I'm so sorry you find yourself dealing with this.
As an outsider looking in, my advice to you would be to cut the communications with your WS to all but essential business matters.
She is not sorry, she is no where near remorse, she's just p....d that she got caught out, that the fantasy is out in the open, and her secret life is secret no more.
At this point, you need to be completely egocentric, deal with what you need to, not her drama.
The texting, emailing and conversations are just feeding her need to be the center of interest and in control of you and the situation.
This has to stop.
If you remove all the vocal garbage, what is she actually doing?
She is more than likely still in contact with her AP and refuses a formal NC. She's vilifying you, in her mind it's all your fault. She's holding on to an ever decreasing level of control, and she refuses to give up her passwords.... she's calling it privacy, but as anyone here will tell you, after infidelity hits, it's not privacy - it's secrecy.

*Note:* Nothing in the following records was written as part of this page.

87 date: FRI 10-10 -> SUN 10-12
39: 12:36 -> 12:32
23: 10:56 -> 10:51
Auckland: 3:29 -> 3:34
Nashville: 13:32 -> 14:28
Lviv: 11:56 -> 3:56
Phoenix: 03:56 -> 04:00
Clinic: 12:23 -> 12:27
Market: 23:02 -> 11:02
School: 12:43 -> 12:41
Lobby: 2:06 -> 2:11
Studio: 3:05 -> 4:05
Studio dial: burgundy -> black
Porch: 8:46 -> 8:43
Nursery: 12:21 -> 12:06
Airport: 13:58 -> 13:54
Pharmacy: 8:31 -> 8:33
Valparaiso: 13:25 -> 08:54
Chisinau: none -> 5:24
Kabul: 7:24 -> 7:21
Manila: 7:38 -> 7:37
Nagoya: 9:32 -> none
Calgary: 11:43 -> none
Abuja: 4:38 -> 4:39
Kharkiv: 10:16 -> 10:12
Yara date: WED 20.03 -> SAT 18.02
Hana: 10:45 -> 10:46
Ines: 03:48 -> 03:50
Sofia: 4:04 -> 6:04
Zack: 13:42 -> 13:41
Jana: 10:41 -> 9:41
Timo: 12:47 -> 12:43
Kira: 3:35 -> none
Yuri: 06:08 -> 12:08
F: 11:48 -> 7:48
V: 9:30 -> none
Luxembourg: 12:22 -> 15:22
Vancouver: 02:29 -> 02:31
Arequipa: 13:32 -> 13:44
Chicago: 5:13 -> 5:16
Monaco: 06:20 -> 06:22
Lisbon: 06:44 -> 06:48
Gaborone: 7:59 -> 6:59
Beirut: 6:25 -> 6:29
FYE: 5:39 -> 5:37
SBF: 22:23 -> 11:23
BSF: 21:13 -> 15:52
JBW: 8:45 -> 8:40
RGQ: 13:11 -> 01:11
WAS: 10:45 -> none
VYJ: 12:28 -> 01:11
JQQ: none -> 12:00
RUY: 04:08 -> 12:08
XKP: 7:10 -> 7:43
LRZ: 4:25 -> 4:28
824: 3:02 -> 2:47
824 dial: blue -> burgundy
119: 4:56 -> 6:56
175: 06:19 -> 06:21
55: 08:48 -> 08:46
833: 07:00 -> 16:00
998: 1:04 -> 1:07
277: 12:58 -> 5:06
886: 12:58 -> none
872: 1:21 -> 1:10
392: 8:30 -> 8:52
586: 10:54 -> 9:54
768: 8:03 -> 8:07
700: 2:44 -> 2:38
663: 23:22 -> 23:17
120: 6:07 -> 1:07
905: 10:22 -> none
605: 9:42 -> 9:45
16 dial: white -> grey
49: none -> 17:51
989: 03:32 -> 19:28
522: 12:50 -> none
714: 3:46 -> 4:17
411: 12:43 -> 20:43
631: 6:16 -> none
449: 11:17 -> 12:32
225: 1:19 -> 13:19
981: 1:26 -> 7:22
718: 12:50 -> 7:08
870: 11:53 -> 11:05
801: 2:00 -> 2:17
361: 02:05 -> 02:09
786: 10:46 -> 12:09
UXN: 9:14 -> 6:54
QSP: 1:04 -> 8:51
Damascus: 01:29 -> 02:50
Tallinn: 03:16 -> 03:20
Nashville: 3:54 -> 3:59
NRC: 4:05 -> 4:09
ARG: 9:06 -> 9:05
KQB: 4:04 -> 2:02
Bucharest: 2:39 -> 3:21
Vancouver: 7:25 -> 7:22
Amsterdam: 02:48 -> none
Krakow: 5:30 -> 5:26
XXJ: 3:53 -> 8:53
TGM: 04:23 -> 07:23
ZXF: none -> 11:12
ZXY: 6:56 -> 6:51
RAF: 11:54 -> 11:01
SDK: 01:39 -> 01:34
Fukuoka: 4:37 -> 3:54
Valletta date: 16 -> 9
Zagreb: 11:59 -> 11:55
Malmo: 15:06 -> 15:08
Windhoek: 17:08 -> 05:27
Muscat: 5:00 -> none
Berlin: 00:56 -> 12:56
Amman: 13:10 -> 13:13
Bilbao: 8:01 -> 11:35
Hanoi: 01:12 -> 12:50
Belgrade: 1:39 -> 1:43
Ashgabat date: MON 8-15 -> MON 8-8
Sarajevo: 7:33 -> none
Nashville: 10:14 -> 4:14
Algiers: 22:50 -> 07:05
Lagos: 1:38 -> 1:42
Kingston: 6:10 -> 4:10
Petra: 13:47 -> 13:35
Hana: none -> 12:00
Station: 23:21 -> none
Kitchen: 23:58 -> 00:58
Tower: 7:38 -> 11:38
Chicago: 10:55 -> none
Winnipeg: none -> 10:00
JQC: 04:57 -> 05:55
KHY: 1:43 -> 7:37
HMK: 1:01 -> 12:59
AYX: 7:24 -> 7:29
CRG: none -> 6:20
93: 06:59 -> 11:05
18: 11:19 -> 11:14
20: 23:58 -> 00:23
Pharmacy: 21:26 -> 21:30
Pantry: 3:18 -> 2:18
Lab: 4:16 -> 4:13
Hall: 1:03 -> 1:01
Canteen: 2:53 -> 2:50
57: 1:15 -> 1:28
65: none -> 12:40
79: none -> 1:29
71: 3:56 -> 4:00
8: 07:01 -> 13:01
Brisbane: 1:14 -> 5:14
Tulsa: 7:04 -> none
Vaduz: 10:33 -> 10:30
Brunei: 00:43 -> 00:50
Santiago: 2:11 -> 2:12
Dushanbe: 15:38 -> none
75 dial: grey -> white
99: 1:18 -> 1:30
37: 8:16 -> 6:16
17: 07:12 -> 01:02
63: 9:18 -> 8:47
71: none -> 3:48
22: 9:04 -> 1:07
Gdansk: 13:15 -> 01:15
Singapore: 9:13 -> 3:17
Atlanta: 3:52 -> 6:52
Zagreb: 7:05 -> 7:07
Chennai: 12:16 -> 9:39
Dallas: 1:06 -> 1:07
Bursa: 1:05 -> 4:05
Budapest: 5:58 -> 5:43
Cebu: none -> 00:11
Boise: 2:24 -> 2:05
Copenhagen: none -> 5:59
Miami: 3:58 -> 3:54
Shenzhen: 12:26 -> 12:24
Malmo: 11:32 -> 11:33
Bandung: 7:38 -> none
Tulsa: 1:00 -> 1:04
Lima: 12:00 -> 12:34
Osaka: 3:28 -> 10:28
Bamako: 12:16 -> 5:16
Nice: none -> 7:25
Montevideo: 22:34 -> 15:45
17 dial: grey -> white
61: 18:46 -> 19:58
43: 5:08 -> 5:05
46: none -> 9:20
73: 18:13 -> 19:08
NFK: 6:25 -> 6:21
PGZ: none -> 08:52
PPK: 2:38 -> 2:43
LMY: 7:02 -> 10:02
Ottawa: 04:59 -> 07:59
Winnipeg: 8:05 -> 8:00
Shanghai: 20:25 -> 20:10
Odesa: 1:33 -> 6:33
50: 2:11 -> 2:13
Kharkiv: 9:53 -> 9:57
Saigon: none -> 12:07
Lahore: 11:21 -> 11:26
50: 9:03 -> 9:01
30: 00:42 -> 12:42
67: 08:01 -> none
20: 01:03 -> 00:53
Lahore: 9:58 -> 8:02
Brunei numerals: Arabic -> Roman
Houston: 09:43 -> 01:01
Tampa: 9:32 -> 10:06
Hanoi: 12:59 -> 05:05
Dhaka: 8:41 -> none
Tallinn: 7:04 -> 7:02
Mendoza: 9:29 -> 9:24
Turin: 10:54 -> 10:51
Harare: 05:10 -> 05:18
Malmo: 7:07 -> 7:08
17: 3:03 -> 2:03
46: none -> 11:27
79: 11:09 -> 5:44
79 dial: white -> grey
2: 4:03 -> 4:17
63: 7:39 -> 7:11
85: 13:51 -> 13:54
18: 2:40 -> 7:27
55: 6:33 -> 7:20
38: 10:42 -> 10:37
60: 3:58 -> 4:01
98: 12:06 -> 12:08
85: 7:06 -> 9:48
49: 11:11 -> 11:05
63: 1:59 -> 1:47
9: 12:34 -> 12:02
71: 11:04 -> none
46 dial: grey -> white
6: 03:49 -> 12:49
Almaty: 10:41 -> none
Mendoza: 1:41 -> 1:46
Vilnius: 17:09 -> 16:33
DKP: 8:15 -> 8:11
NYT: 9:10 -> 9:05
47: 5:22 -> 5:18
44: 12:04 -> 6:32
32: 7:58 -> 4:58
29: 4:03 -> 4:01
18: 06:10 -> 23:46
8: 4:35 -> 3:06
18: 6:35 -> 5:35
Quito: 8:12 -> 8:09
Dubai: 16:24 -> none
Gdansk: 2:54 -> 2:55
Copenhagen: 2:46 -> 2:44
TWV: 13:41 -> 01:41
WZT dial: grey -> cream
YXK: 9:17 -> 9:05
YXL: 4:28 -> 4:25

Your best course of action is to educate yourself as you plan to. Contact a top lawyer, accountant, estate agent, and prepare for the worst - we all hope that none of it is necessary, but to be forewarned is to be forearmed.
Read up on the 180, and live it. Let your WS have a taste of what's to come if she continues on in this fashion. She's the one throwing the word divorce around, not the words of someone who has any intention of R.
The comments above about turning her statements back on her is spot on, and don't forget the classic "I'm sorry you feel that way...." especially when she comes out with yet more verbage.
Please take care of yourself, and remember this is 100% on her, she freely chose to go outside your relationship.